### TEXT SHOWN

=== Section Start ===

GRZYB, ROBERT H.
Name: Robert H. Grzyb
Rank/Branch: U.S. Civilian
Unit:
Date of Birth: 22 October 1946
Home City of Record:
Date of Loss: 10 December 1967
Country of Loss: South Vietnam
Loss Coordinates: 141211N 1075700E (ZA184721)
Status (in 1973): Prisoner of War
Category: 1
Aircraft/Vehicle/Ground: Truck
Refno: 0937
Other Personnel In Incident: (none mssing)
Source: Compiled from one or more of the following: raw data from U.S.
Government agency sources, correspondence with POW/MIA families,
published sources, interviews. Updated by the P.O.W. NETWORK in 1998.
REMARKS: 680900 DIC; ON PRG LIST
SYNOPSIS: On December 10, 1967, Robert H. Grzyb, an American civilian, was
captured while riding in a jeep in Pleiku Province, South Vietnam. He was
detained with other American prisoners at a camp just over the border in
Cambodia.

=== Section End ===

### MATERIAL SUPPLIED

=== Section Start ===

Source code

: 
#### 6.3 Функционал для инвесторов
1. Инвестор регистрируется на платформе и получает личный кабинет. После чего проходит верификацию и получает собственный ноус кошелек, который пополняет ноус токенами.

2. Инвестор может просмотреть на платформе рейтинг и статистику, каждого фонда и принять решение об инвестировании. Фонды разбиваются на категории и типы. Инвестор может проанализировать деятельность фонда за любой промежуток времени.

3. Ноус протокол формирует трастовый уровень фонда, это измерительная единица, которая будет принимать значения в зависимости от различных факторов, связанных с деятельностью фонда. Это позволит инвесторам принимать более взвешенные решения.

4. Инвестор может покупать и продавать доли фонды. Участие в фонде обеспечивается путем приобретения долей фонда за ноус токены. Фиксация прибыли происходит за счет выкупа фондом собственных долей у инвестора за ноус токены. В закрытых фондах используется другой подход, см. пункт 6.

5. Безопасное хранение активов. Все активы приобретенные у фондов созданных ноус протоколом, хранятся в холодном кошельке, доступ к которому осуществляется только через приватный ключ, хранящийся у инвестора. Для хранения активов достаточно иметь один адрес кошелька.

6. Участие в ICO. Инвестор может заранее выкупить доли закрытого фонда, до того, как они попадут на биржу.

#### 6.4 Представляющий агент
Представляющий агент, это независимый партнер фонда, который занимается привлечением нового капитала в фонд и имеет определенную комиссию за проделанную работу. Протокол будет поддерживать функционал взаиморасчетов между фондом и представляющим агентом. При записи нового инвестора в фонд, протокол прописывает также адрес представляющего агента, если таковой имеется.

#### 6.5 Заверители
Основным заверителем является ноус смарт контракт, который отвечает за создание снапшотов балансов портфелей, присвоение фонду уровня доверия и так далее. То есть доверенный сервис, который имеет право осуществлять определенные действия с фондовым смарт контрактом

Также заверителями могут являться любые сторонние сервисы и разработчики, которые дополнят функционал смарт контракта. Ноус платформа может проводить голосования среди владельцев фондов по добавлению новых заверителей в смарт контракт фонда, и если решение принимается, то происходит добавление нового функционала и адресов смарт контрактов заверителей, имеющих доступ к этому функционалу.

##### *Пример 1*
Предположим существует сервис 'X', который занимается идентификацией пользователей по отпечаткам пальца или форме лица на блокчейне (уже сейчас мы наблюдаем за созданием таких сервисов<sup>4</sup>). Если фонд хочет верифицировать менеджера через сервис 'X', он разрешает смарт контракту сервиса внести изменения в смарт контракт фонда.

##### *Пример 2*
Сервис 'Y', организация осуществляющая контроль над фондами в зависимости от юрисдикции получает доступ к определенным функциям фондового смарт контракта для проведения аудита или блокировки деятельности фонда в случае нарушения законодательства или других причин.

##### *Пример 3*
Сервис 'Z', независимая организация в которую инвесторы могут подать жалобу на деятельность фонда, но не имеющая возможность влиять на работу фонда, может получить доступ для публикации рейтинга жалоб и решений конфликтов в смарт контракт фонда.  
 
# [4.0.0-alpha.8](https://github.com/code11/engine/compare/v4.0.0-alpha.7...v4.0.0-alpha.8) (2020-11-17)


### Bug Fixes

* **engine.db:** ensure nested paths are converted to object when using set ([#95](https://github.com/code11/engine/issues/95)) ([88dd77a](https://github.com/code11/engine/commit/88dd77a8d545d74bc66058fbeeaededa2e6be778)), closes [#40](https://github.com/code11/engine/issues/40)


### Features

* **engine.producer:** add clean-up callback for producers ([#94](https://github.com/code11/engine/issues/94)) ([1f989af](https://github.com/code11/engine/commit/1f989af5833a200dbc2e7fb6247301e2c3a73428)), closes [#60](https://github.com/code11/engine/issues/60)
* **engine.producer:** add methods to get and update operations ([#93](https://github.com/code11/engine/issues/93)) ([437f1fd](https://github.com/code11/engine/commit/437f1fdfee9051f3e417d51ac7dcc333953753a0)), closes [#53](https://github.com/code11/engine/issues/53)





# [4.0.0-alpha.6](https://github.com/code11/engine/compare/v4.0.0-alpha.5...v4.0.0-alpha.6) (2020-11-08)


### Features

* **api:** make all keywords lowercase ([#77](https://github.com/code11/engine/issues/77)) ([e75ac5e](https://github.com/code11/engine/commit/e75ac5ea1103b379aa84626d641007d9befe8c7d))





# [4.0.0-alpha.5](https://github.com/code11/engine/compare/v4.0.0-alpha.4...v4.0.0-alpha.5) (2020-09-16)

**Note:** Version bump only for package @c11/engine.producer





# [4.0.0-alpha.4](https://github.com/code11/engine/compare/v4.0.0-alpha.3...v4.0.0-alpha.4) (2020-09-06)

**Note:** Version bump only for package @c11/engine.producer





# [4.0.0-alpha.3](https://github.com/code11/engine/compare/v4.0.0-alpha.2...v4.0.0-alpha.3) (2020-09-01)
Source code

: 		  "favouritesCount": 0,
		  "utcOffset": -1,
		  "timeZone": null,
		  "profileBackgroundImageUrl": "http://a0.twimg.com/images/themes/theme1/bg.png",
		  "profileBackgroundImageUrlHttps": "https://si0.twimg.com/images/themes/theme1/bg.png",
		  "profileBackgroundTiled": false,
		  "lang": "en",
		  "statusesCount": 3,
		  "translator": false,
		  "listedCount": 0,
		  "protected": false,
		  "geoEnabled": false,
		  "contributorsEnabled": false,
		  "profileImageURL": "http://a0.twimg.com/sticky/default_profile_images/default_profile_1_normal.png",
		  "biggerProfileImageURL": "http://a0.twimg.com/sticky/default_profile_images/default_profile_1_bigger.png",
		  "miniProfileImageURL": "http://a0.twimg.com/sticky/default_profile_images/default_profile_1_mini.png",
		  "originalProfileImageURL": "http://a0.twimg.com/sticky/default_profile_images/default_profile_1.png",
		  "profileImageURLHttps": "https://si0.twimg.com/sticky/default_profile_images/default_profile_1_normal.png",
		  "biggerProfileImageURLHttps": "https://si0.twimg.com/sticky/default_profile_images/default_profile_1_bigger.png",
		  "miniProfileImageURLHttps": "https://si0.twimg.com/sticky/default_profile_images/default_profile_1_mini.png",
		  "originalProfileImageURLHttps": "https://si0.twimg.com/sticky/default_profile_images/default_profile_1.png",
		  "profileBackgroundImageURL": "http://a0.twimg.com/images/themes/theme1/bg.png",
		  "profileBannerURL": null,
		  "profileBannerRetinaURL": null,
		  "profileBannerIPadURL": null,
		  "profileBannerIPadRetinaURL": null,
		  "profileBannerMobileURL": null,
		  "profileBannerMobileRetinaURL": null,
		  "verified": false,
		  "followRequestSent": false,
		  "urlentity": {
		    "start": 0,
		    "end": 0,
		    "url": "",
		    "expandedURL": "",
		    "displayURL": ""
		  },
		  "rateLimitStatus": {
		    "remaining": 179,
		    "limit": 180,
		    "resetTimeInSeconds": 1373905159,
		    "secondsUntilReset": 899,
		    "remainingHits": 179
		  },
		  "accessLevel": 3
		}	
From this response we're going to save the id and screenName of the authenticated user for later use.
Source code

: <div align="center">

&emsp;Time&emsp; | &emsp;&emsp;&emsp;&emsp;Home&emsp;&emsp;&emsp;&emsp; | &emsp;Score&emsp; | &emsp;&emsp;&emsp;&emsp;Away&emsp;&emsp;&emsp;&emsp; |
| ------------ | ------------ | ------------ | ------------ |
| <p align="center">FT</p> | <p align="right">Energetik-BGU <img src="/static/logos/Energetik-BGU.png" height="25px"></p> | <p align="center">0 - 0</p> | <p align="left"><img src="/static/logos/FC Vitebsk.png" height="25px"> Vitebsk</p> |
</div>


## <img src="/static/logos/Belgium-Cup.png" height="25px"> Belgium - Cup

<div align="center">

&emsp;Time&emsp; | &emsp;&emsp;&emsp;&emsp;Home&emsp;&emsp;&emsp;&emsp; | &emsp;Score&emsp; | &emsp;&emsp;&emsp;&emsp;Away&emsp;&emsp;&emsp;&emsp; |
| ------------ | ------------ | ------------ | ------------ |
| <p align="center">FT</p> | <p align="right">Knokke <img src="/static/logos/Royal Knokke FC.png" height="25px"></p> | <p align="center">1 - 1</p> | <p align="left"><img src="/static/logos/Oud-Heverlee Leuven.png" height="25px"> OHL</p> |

=== Section End ===

### WHAT THIS EXERCISE ASKS
[a] Using the text on Robert H. Grzyb above, decide whether each statement agrees with it: (i) Grzyb was an American civilian; (ii) he was captured in Cambodia; (iii) his status in 1973 was given as Prisoner of War. Answer yes or no for each and quote the deciding words.
[b] Carry on the text on Robert H. Grzyb from its final sentence.

### EXPECTED RESPONSES
[a]
(i) Yes: "an American civilian"
(ii) No: "captured while riding in a jeep in Pleiku Province, South Vietnam"
(iii) Yes: "Status (in 1973): Prisoner of War"

[b]
When 591 Americans were released in 1973 in exchange for scheduled U.S.
military withdrawal from Vietnam, Robert Grzyb was not among them. Returned
POWs who were held with Grzyb reported that he died in September 1968, and was
buried near the camp in Cambodia. The Provisional Revolutionary Government
confirmed Gryzb's capture and stated that he died while in captivity.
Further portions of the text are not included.